The charge? A black woman who attends a nearby college charged that she was hired to perform a $400 strip show, and ended up being assaulted, raped, and sodomized by the two lacrosse players - as well as a third, unnamed assailant -- in a bathroom in a fraternity house for 30 minutes.
The racial and political overtones aside, one simple legal question needs to be answered. Why don't we know the name of the third alleged assailant?
The answer is simple. The indictments handed down by the Durham, N.C. grand jury were immediately sealed by the District Attorney Mike Nifong, who made clear in a public statement that "upon my motion, and pursuant to the order of Judge Ronald L. Stephens under N(orth).C(arolina).G(eneral).S(tatute). 15A-623(f), the bills of indictment were sealed. Because of that, no one in the court system was permitted to disclose that those bills had been returned - or even that they had been submitted to the Grand Jury - until such time as the defendants were arrested."

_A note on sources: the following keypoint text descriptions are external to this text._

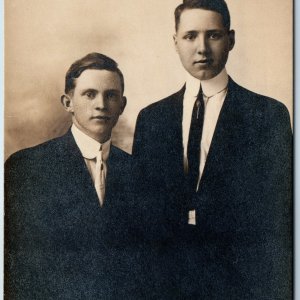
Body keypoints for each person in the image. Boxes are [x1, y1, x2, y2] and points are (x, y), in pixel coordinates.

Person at [133, 0, 292, 299]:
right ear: (175, 42)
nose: (202, 48)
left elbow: (279, 214)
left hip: (241, 280)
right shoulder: (151, 118)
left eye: (213, 35)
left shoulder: (267, 114)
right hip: (167, 280)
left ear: (230, 40)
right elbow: (144, 210)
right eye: (190, 36)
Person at [5, 53, 141, 299]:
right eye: (89, 94)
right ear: (68, 103)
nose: (101, 104)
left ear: (122, 105)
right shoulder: (26, 167)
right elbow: (14, 266)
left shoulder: (140, 173)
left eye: (111, 95)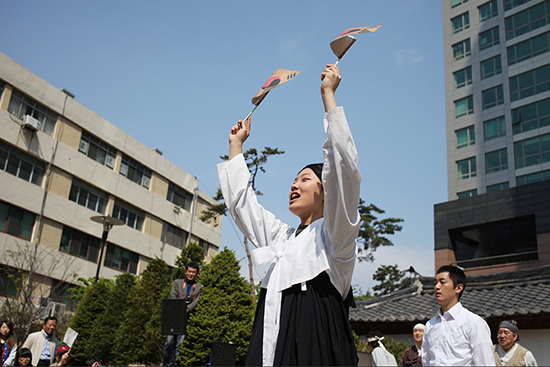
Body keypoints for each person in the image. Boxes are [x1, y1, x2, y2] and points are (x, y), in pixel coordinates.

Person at [218, 64, 361, 366]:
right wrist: (236, 146)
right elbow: (243, 206)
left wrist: (328, 95)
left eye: (305, 179)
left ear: (326, 192)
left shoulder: (335, 237)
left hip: (316, 347)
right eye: (294, 180)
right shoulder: (281, 239)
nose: (294, 184)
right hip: (269, 342)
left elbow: (344, 168)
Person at [422, 265, 494, 366]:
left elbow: (485, 362)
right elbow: (426, 361)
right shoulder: (430, 325)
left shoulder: (473, 322)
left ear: (458, 288)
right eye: (435, 283)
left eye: (442, 282)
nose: (437, 287)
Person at [162, 263, 203, 366]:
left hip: (187, 318)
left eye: (193, 272)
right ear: (186, 272)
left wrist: (188, 308)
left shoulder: (199, 287)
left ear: (197, 274)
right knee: (169, 342)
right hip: (174, 317)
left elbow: (197, 301)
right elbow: (173, 296)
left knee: (180, 344)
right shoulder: (177, 283)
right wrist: (180, 308)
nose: (191, 274)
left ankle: (177, 364)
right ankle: (166, 364)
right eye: (189, 271)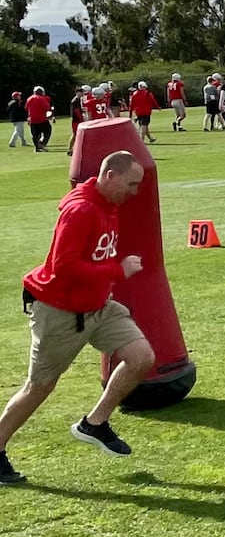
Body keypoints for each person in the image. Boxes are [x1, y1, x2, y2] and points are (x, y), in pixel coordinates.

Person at [0, 151, 155, 485]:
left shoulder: (107, 203)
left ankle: (94, 423)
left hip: (98, 307)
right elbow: (62, 267)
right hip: (60, 312)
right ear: (109, 175)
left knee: (141, 357)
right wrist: (118, 269)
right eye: (131, 184)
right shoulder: (81, 210)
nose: (135, 192)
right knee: (38, 387)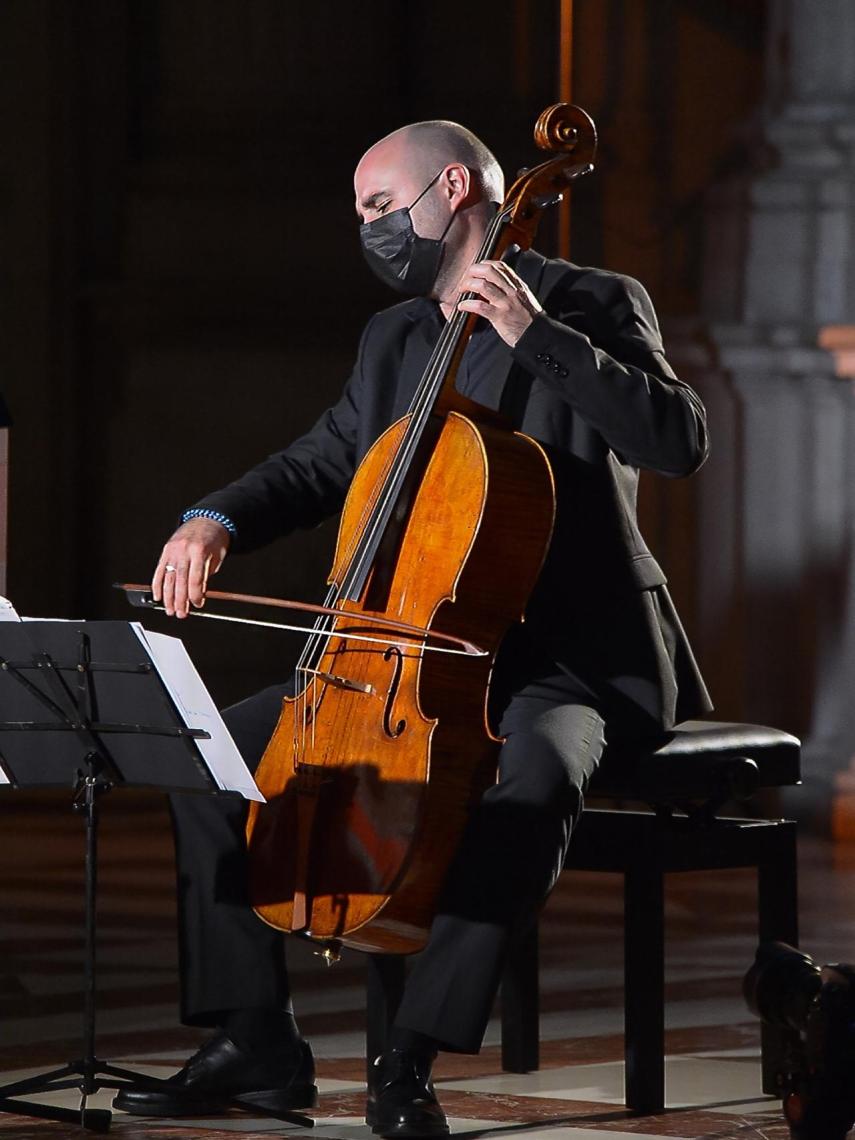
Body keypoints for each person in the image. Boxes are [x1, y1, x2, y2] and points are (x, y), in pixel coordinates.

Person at [113, 119, 711, 1135]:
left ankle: (412, 1057)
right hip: (411, 657)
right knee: (202, 755)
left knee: (533, 774)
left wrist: (539, 339)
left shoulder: (591, 302)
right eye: (362, 217)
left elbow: (676, 439)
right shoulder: (395, 339)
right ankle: (257, 1040)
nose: (372, 231)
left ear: (452, 190)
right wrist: (213, 519)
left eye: (381, 208)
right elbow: (323, 459)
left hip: (570, 664)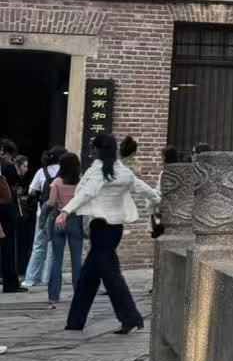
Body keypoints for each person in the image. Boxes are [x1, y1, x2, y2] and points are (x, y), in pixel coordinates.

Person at [57, 131, 159, 334]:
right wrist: (159, 199)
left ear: (97, 149)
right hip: (114, 228)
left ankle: (131, 317)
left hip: (101, 227)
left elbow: (87, 193)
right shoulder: (123, 172)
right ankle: (75, 321)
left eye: (93, 147)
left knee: (110, 275)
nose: (91, 151)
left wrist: (66, 210)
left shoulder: (98, 172)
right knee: (89, 275)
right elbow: (144, 188)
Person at [44, 153, 83, 307]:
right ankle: (79, 294)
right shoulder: (80, 184)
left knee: (56, 259)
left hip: (59, 219)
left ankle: (53, 295)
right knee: (76, 260)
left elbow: (51, 202)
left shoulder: (56, 183)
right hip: (75, 220)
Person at [21, 148, 62, 290]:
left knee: (39, 245)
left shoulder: (41, 171)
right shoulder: (66, 171)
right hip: (60, 213)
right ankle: (47, 278)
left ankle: (31, 278)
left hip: (43, 212)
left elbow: (32, 191)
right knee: (53, 246)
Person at [0, 140, 20, 293]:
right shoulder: (6, 166)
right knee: (8, 247)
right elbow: (15, 179)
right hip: (6, 211)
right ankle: (10, 283)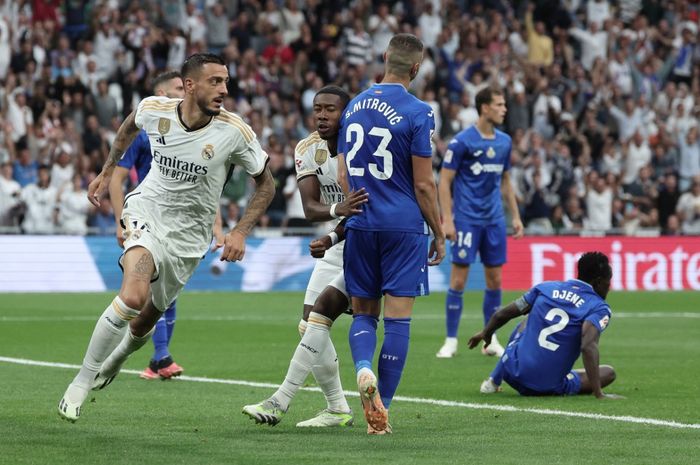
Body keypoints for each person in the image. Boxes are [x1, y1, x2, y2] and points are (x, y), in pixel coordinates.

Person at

But what is a sealed indictment? Quite simply, a magistrate to whom an indictment is returned may direct that the indictment be kept secret until the defendant is in custody or has been released pending trial. Until the defendant is in custody, the clerk of court must then seal the indictment, ensuring that no person will be allowed to disclose the return of the indictment except when necessary for the issuance and execution of a warranty or summons.
In other words, the indictment is kept secret from everyone but the sheriff until the defendant is in custody. This may be done because a defendant is a flight risk, or because the publicity surrounding a case is so great as to make public disclosure prior to arrest prejudicial. In the Duke case - with rich, preppy lacrosse players and nationwide news coverage - my guess is that both factors came into play.